### TASK OBJECTIVE
Every entry, exactly as given, must be retyped.

### PROVIDED INFORMATION

>>>>>

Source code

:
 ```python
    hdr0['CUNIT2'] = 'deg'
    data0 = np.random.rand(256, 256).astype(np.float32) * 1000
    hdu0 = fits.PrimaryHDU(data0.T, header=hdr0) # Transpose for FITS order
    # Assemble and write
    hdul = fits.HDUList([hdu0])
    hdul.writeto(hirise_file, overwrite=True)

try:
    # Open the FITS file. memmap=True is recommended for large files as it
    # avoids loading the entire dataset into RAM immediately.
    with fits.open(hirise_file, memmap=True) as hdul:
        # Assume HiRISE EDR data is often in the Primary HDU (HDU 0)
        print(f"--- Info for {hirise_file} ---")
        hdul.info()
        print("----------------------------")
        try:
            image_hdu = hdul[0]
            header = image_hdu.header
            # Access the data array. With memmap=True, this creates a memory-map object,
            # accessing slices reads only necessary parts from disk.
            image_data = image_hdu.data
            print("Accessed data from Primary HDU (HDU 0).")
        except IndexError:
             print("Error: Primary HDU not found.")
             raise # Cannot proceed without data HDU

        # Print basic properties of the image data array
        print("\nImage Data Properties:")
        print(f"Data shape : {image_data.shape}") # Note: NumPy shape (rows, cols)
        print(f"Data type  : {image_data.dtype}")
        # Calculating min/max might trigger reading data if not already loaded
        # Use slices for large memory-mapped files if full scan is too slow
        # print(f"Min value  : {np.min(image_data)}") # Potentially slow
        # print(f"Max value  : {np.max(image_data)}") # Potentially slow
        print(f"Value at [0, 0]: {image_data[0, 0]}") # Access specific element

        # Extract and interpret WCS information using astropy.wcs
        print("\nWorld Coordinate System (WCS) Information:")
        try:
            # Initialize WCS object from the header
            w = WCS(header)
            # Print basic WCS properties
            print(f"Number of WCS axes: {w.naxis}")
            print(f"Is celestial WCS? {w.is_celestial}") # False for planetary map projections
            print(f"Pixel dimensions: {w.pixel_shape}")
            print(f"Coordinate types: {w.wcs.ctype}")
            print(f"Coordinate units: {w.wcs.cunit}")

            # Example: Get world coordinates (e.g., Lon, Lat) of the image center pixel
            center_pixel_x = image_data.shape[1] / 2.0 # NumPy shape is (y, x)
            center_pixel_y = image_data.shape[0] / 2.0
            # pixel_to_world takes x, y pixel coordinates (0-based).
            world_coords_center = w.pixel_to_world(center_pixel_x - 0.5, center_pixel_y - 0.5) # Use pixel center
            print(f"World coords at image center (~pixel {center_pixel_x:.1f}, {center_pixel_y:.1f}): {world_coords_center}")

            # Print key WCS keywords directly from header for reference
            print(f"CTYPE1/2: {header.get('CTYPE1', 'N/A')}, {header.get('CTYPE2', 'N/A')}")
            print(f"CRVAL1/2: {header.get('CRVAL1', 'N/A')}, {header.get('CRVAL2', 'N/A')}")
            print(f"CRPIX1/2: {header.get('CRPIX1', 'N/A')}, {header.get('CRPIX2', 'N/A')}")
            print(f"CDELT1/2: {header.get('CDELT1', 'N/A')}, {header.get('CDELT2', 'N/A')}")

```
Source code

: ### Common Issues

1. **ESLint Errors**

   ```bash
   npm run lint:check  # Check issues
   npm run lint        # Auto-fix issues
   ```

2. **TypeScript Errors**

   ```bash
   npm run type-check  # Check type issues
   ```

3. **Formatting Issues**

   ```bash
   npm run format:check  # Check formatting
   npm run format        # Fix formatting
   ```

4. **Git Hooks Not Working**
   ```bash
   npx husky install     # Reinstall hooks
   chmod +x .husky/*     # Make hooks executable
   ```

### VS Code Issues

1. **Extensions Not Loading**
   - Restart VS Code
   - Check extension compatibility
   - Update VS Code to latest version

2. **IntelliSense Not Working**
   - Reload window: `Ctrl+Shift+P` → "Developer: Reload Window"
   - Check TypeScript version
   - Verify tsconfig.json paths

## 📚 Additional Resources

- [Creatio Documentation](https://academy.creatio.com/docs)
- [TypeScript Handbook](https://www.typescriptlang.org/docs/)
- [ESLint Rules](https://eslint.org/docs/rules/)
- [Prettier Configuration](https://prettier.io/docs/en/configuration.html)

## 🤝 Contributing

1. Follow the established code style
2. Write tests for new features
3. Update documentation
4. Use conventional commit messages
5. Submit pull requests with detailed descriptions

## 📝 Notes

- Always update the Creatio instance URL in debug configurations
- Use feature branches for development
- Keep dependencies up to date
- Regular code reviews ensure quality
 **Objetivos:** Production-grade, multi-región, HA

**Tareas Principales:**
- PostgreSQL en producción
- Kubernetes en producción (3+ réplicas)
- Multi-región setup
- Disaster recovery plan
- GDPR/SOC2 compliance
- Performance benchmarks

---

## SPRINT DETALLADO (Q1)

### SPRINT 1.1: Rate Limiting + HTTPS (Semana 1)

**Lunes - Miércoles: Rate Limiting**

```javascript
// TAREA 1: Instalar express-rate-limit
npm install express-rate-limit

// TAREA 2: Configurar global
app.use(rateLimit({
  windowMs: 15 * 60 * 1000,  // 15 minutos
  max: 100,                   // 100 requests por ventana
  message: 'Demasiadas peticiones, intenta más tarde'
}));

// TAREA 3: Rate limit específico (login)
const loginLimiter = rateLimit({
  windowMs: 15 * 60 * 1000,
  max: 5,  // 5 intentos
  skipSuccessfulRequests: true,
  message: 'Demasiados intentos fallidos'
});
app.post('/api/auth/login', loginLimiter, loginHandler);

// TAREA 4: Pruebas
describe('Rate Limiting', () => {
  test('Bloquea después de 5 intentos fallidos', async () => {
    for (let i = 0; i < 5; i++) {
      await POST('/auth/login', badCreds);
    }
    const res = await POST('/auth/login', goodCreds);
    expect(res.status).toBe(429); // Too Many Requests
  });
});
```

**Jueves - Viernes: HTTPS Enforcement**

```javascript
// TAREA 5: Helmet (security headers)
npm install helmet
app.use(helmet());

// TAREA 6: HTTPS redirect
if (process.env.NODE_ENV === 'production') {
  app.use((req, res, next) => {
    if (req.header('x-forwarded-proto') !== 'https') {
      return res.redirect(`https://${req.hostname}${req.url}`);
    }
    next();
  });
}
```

<<<<<

### YOUR SOLUTION
Source code

:
 ```python
    hdr0['CUNIT2'] = 'deg'
    data0 = np.random.rand(256, 256).astype(np.float32) * 1000
    hdu0 = fits.PrimaryHDU(data0.T, header=hdr0) # Transpose for FITS order
    # Assemble and write
    hdul = fits.HDUList([hdu0])
    hdul.writeto(hirise_file, overwrite=True)

try:
    # Open the FITS file. memmap=True is recommended for large files as it
    # avoids loading the entire dataset into RAM immediately.
    with fits.open(hirise_file, memmap=True) as hdul:
        # Assume HiRISE EDR data is often in the Primary HDU (HDU 0)
        print(f"--- Info for {hirise_file} ---")
        hdul.info()
        print("----------------------------")
        try:
            image_hdu = hdul[0]
            header = image_hdu.header
            # Access the data array. With memmap=True, this creates a memory-map object,
            # accessing slices reads only necessary parts from disk.
            image_data = image_hdu.data
            print("Accessed data from Primary HDU (HDU 0).")
        except IndexError:
             print("Error: Primary HDU not found.")
             raise # Cannot proceed without data HDU

        # Print basic properties of the image data array
        print("\nImage Data Properties:")
        print(f"Data shape : {image_data.shape}") # Note: NumPy shape (rows, cols)
        print(f"Data type  : {image_data.dtype}")
        # Calculating min/max might trigger reading data if not already loaded
        # Use slices for large memory-mapped files if full scan is too slow
        # print(f"Min value  : {np.min(image_data)}") # Potentially slow
        # print(f"Max value  : {np.max(image_data)}") # Potentially slow
        print(f"Value at [0, 0]: {image_data[0, 0]}") # Access specific element

        # Extract and interpret WCS information using astropy.wcs
        print("\nWorld Coordinate System (WCS) Information:")
        try:
            # Initialize WCS object from the header
            w = WCS(header)
            # Print basic WCS properties
            print(f"Number of WCS axes: {w.naxis}")
            print(f"Is celestial WCS? {w.is_celestial}") # False for planetary map projections
            print(f"Pixel dimensions: {w.pixel_shape}")
            print(f"Coordinate types: {w.wcs.ctype}")
            print(f"Coordinate units: {w.wcs.cunit}")

            # Example: Get world coordinates (e.g., Lon, Lat) of the image center pixel
            center_pixel_x = image_data.shape[1] / 2.0 # NumPy shape is (y, x)
            center_pixel_y = image_data.shape[0] / 2.0
            # pixel_to_world takes x, y pixel coordinates (0-based).
            world_coords_center = w.pixel_to_world(center_pixel_x - 0.5, center_pixel_y - 0.5) # Use pixel center
            print(f"World coords at image center (~pixel {center_pixel_x:.1f}, {center_pixel_y:.1f}): {world_coords_center}")

            # Print key WCS keywords directly from header for reference
            print(f"CTYPE1/2: {header.get('CTYPE1', 'N/A')}, {header.get('CTYPE2', 'N/A')}")
            print(f"CRVAL1/2: {header.get('CRVAL1', 'N/A')}, {header.get('CRVAL2', 'N/A')}")
            print(f"CRPIX1/2: {header.get('CRPIX1', 'N/A')}, {header.get('CRPIX2', 'N/A')}")
            print(f"CDELT1/2: {header.get('CDELT1', 'N/A')}, {header.get('CDELT2', 'N/A')}")

```
Source code

: ### Common Issues

1. **ESLint Errors**

   ```bash
   npm run lint:check  # Check issues
   npm run lint        # Auto-fix issues
   ```

2. **TypeScript Errors**

   ```bash
   npm run type-check  # Check type issues
   ```

3. **Formatting Issues**

   ```bash
   npm run format:check  # Check formatting
   npm run format        # Fix formatting
   ```

4. **Git Hooks Not Working**
   ```bash
   npx husky install     # Reinstall hooks
   chmod +x .husky/*     # Make hooks executable
   ```

### VS Code Issues

1. **Extensions Not Loading**
   - Restart VS Code
   - Check extension compatibility
   - Update VS Code to latest version

2. **IntelliSense Not Working**
   - Reload window: `Ctrl+Shift+P` → "Developer: Reload Window"
   - Check TypeScript version
   - Verify tsconfig.json paths

## 📚 Additional Resources

- [Creatio Documentation](https://academy.creatio.com/docs)
- [TypeScript Handbook](https://www.typescriptlang.org/docs/)
- [ESLint Rules](https://eslint.org/docs/rules/)
- [Prettier Configuration](https://prettier.io/docs/en/configuration.html)

## 🤝 Contributing

1. Follow the established code style
2. Write tests for new features
3. Update documentation
4. Use conventional commit messages
5. Submit pull requests with detailed descriptions

## 📝 Notes

- Always update the Creatio instance URL in debug configurations
- Use feature branches for development
- Keep dependencies up to date
- Regular code reviews ensure quality
 **Objetivos:** Production-grade, multi-región, HA

**Tareas Principales:**
- PostgreSQL en producción
- Kubernetes en producción (3+ réplicas)
- Multi-región setup
- Disaster recovery plan
- GDPR/SOC2 compliance
- Performance benchmarks

---

## SPRINT DETALLADO (Q1)

### SPRINT 1.1: Rate Limiting + HTTPS (Semana 1)

**Lunes - Miércoles: Rate Limiting**

```javascript
// TAREA 1: Instalar express-rate-limit
npm install express-rate-limit

// TAREA 2: Configurar global
app.use(rateLimit({
  windowMs: 15 * 60 * 1000,  // 15 minutos
  max: 100,                   // 100 requests por ventana
  message: 'Demasiadas peticiones, intenta más tarde'
}));

// TAREA 3: Rate limit específico (login)
const loginLimiter = rateLimit({
  windowMs: 15 * 60 * 1000,
  max: 5,  // 5 intentos
  skipSuccessfulRequests: true,
  message: 'Demasiados intentos fallidos'
});
app.post('/api/auth/login', loginLimiter, loginHandler);

// TAREA 4: Pruebas
describe('Rate Limiting', () => {
  test('Bloquea después de 5 intentos fallidos', async () => {
    for (let i = 0; i < 5; i++) {
      await POST('/auth/login', badCreds);
    }
    const res = await POST('/auth/login', goodCreds);
    expect(res.status).toBe(429); // Too Many Requests
  });
});
```

**Jueves - Viernes: HTTPS Enforcement**

```javascript
// TAREA 5: Helmet (security headers)
npm install helmet
app.use(helmet());

// TAREA 6: HTTPS redirect
if (process.env.NODE_ENV === 'production') {
  app.use((req, res, next) => {
    if (req.header('x-forwarded-proto') !== 'https') {
      return res.redirect(`https://${req.hostname}${req.url}`);
    }
    next();
  });
}
```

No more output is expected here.